The problem
Exclude all pictures, then restate the entries below word for word.

The records
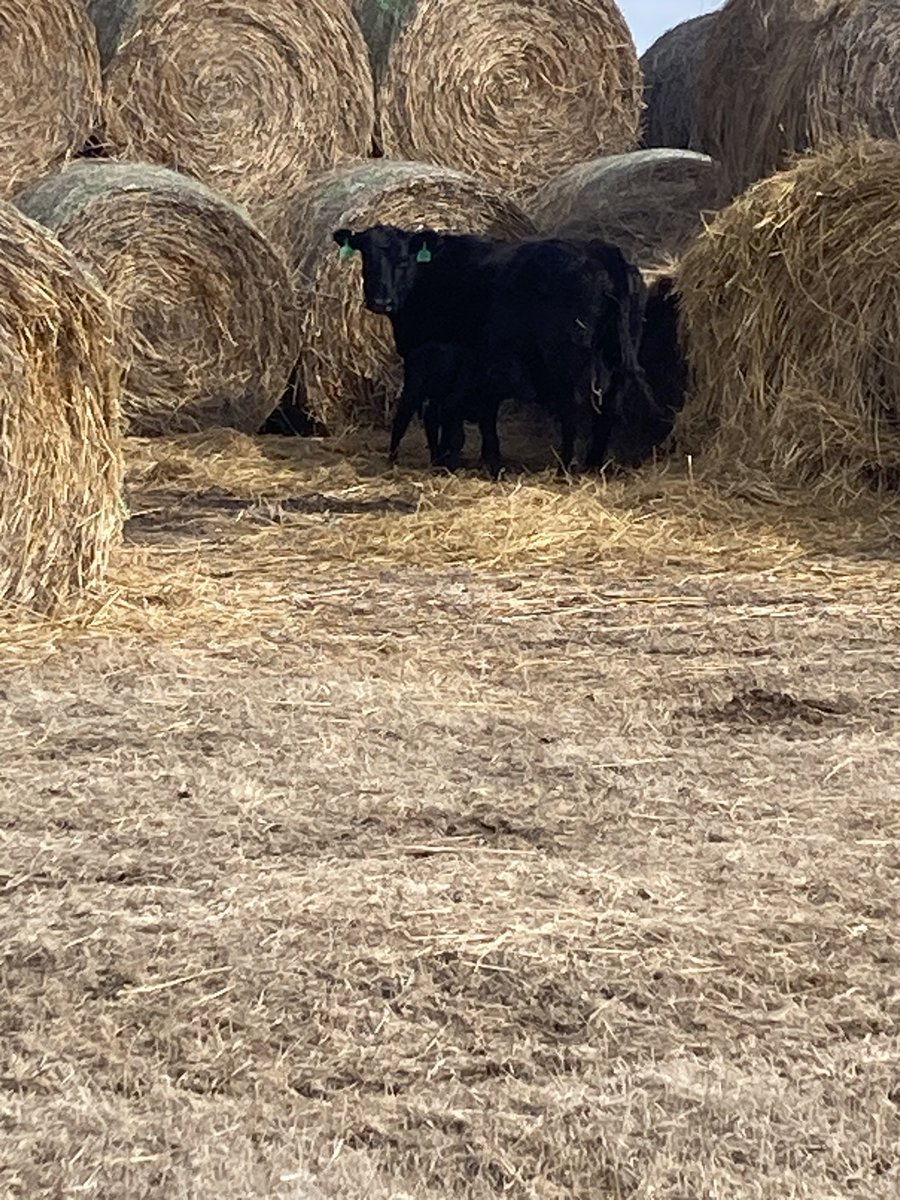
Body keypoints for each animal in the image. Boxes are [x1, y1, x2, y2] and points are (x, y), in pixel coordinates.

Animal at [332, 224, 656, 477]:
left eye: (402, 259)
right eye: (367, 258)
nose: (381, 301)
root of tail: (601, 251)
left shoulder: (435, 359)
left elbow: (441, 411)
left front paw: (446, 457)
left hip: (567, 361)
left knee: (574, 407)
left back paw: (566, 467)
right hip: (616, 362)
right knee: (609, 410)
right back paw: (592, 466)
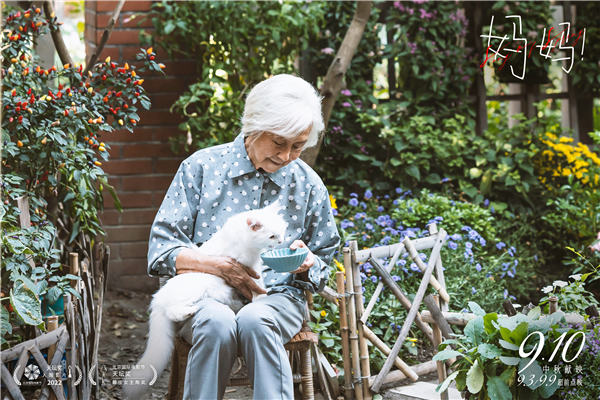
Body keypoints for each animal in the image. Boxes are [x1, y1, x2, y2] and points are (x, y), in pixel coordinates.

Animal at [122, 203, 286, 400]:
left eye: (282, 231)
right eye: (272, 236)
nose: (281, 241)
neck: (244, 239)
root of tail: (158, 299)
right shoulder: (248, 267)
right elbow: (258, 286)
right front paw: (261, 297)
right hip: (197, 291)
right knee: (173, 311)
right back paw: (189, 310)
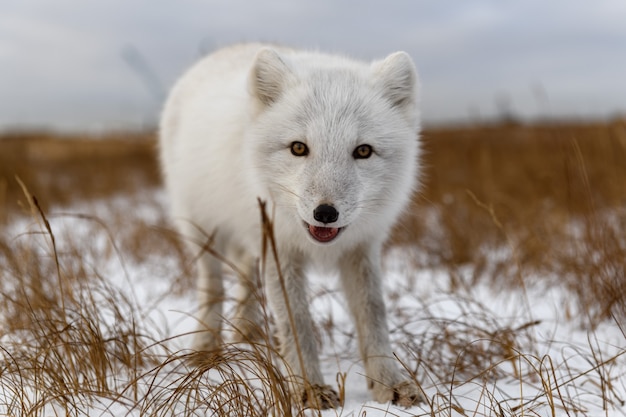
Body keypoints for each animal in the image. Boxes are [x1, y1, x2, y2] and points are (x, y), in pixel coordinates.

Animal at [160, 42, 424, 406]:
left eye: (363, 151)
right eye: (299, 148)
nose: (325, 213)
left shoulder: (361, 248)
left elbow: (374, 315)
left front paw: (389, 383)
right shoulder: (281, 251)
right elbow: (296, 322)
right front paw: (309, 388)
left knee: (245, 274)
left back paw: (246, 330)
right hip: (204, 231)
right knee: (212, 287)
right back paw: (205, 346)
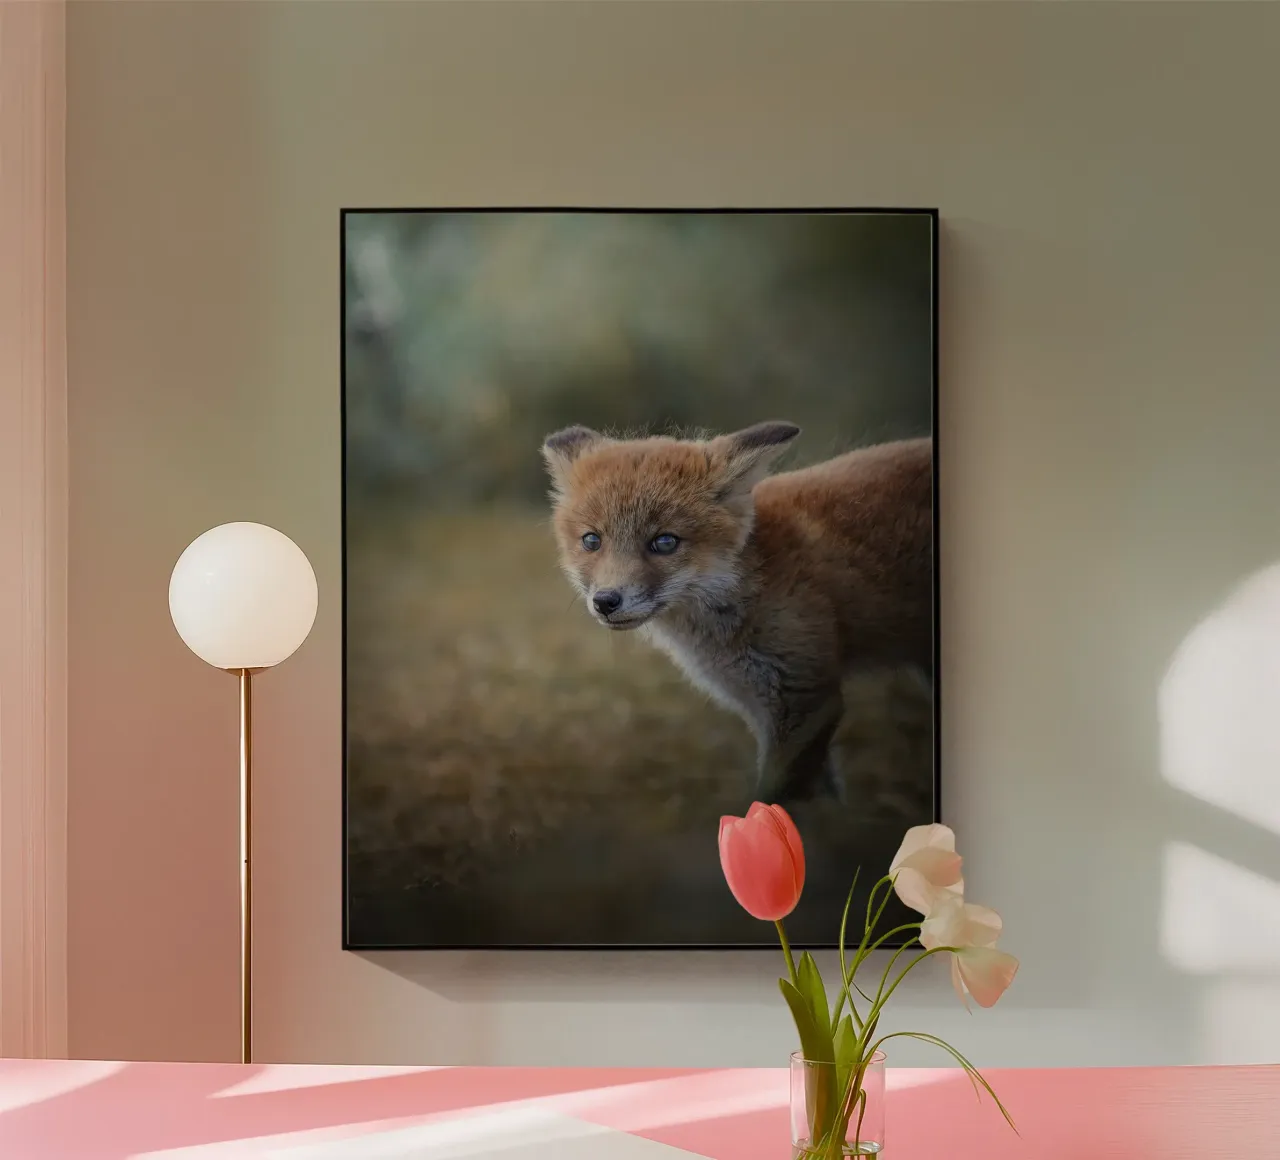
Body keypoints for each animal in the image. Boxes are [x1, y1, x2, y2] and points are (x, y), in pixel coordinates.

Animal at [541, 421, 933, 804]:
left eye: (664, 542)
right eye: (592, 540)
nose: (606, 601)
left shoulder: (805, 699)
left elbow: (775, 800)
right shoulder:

Task result
Body keypoints for each animal in the image. Boxes are [x1, y1, x2, y2] and points are (x, y), in pixel coordinates.

Animal at [332, 224, 656, 477]:
left eye: (402, 259)
right eye: (367, 258)
nose: (381, 301)
root of tail: (601, 251)
left shoulder: (435, 359)
left elbow: (441, 411)
left front paw: (446, 457)
left hip: (567, 361)
left knee: (574, 407)
left back paw: (566, 467)
right hip: (616, 362)
right knee: (609, 410)
right back paw: (592, 466)
Body keypoints for each animal in the image. Boxes are [x1, y1, x2, y2] and points are (x, y), in pixel coordinates.

Animal at [122, 203, 286, 400]:
left eye: (282, 231)
right eye: (272, 236)
nose: (281, 241)
neck: (244, 239)
root of tail: (158, 299)
right shoulder: (248, 267)
right elbow: (258, 286)
right front paw: (261, 297)
right hip: (197, 291)
right knee: (173, 311)
right back paw: (189, 310)
Body keypoints for each animal in the image. Boxes are [x1, y1, x2, y2] and points are (x, y), in pixel coordinates.

Animal at [160, 42, 424, 406]:
left eye: (363, 151)
right eye: (299, 148)
nose: (325, 213)
left shoulder: (361, 248)
left elbow: (374, 315)
left front paw: (389, 383)
right shoulder: (281, 251)
right elbow: (296, 322)
right front paw: (309, 388)
left knee: (245, 274)
left back paw: (246, 330)
right hip: (204, 231)
right knee: (212, 287)
right back paw: (205, 346)
Body keypoints for each animal in the image. Boxes are [x1, y1, x2, y2] and points are (x, y), in pixel coordinates.

Animal at [541, 421, 933, 804]:
left eye: (664, 542)
right eye: (592, 540)
nose: (606, 601)
left shoulder: (805, 699)
left elbow: (775, 800)
right shoulder:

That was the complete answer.